The projects on view offer a decent starting point. Ranging in scale from tiny to giant and conceptual to concrete, each seeks to prioritize “inclusion and participation in the daily life of the city,” according to a press release. There’s the Kinfolk Foundation’s Monuments Project, which uses augmented reality to superimpose virtual monuments of overlooked Black leaders over the city’s most notorious statues of slaveholders. Agency–Agency and Chris Woebken Studio recast the city’s inaccessible fire hydrants as whimsical watering holes and sprinkler playgrounds thanks to “prosthetic devices” made from plumbing components. There’s no denying the delights in reimagining public amenities for everyone to enjoy.

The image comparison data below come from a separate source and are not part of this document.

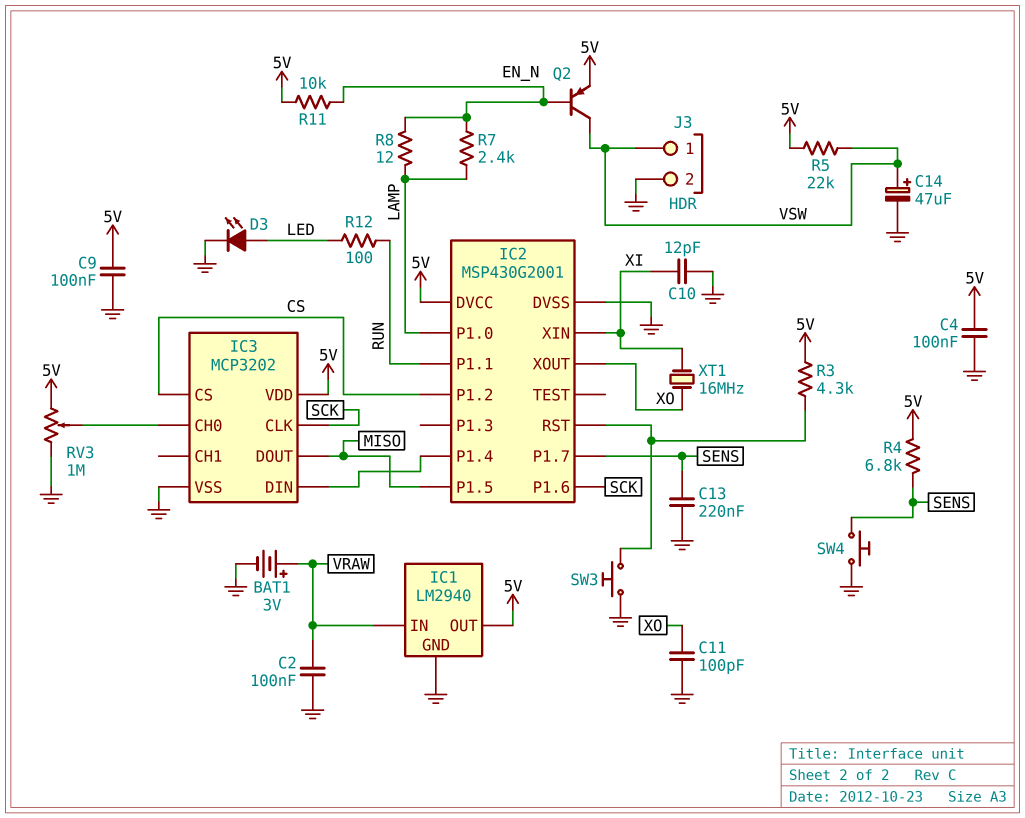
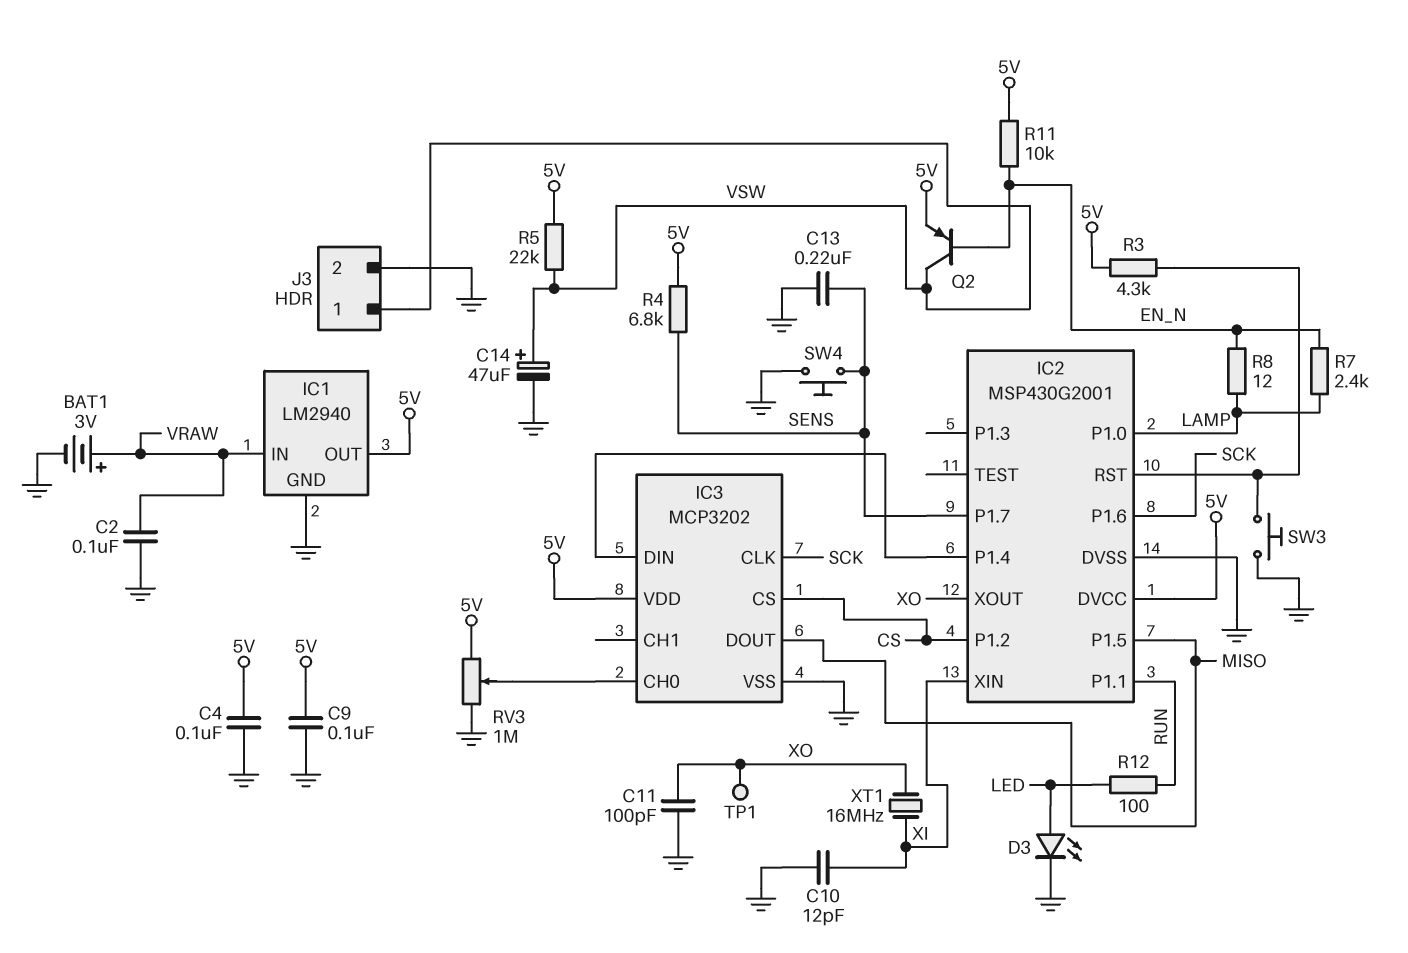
TP1: none -> test point (XO)

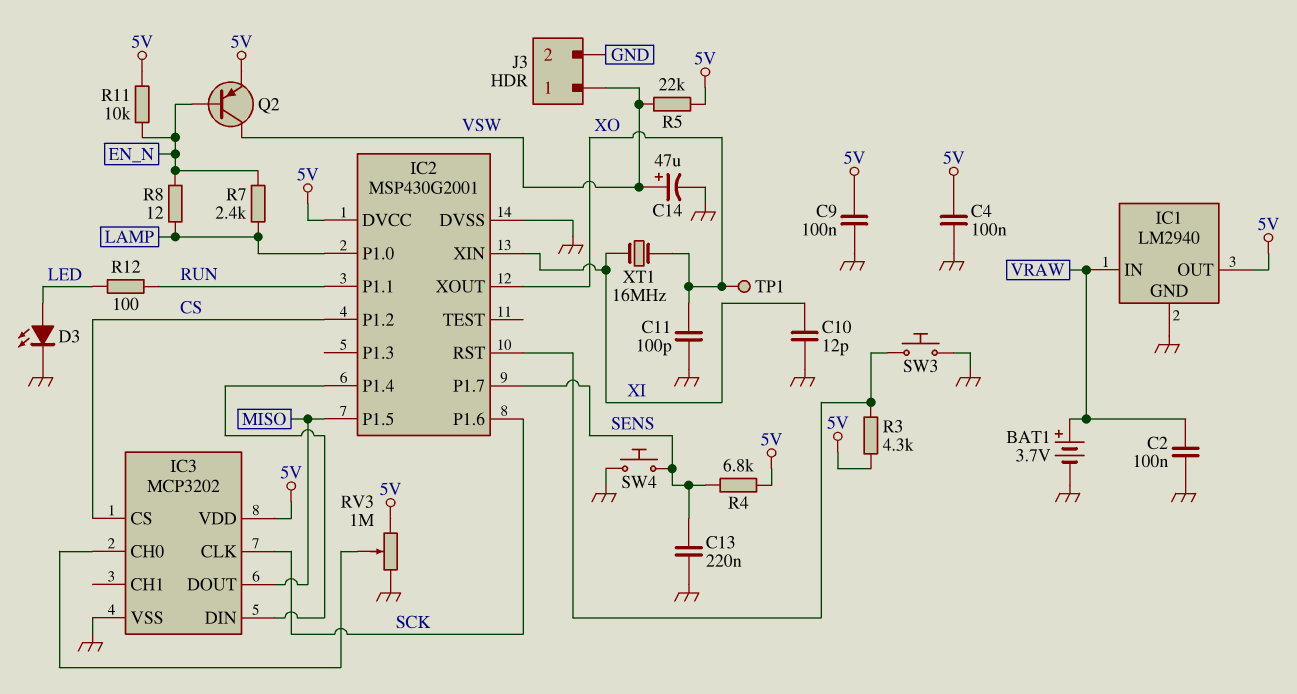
BAT1: 3V (plus VRAW, minus GND) -> 3.7V (plus VRAW, minus GND)

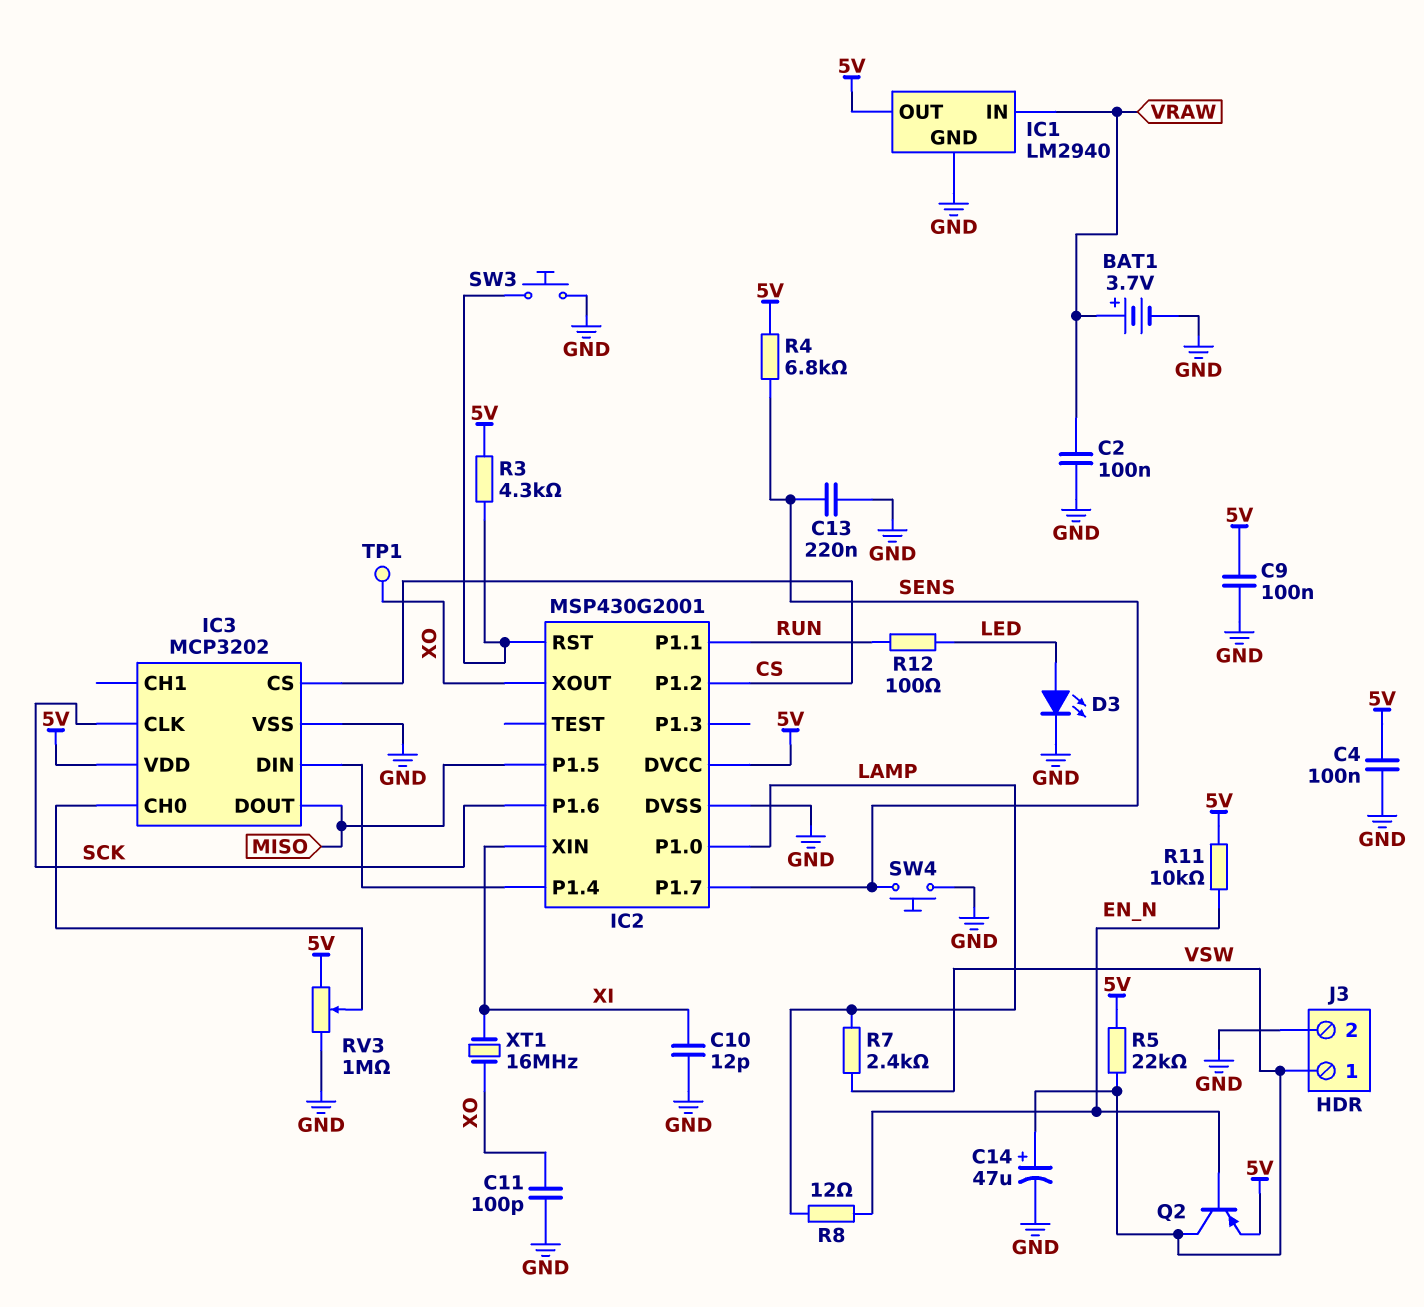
R7: 2.4k (EN_N, LAMP) -> 2.4k (LAMP, VSW)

Yet there’s room for improvement. Many such projects are positioned as benefiting loosely defined “local communities” yet ignore the perils of the city’s relentless gentrification and accessibility issues. Mariana Mogilevich questions who stands to benefit from constructing a retractable roof over the dilapidated “People’s Pool” in Bedford-Stuyvesant, a Brooklyn neighborhood that reportedly lost 22,000 Black residents and gained 30,000 white ones per the 2020 census. Olalekan Jeyifous’s subway station murals offer a kind gesture to the melting pot of communities in Sunset Park, one of New York’s most ethnically diverse locales, but the system’s poor track record with accessibility suggests more urgent interventions. Ditto for Peterson Rich Office’s well-intentioned proposal to tack on balconies to public housing structures, many of which lack heat and functioning elevators.
While the projects on view are seemingly unobjectionable and in the public interest, the exhibition seems to ignore the harsh reality of public realm improvements: years of seeking funding, navigating red tape, and enduring political squabbles with NIMBYs. In other words, they’re presented in a vacuum of social context that ignores matters of who wants them, who hates them, who pays for them, who will use them, and how stakeholders will ultimately overcome these obstacles. “These thorny questions lie at the heart of public architecture and distinguish a profoundly elegant project from one that’s merely pretty,” critic Justin Davidson writes in Curbed. Then again, should museums be expected to reveal how the painting was made?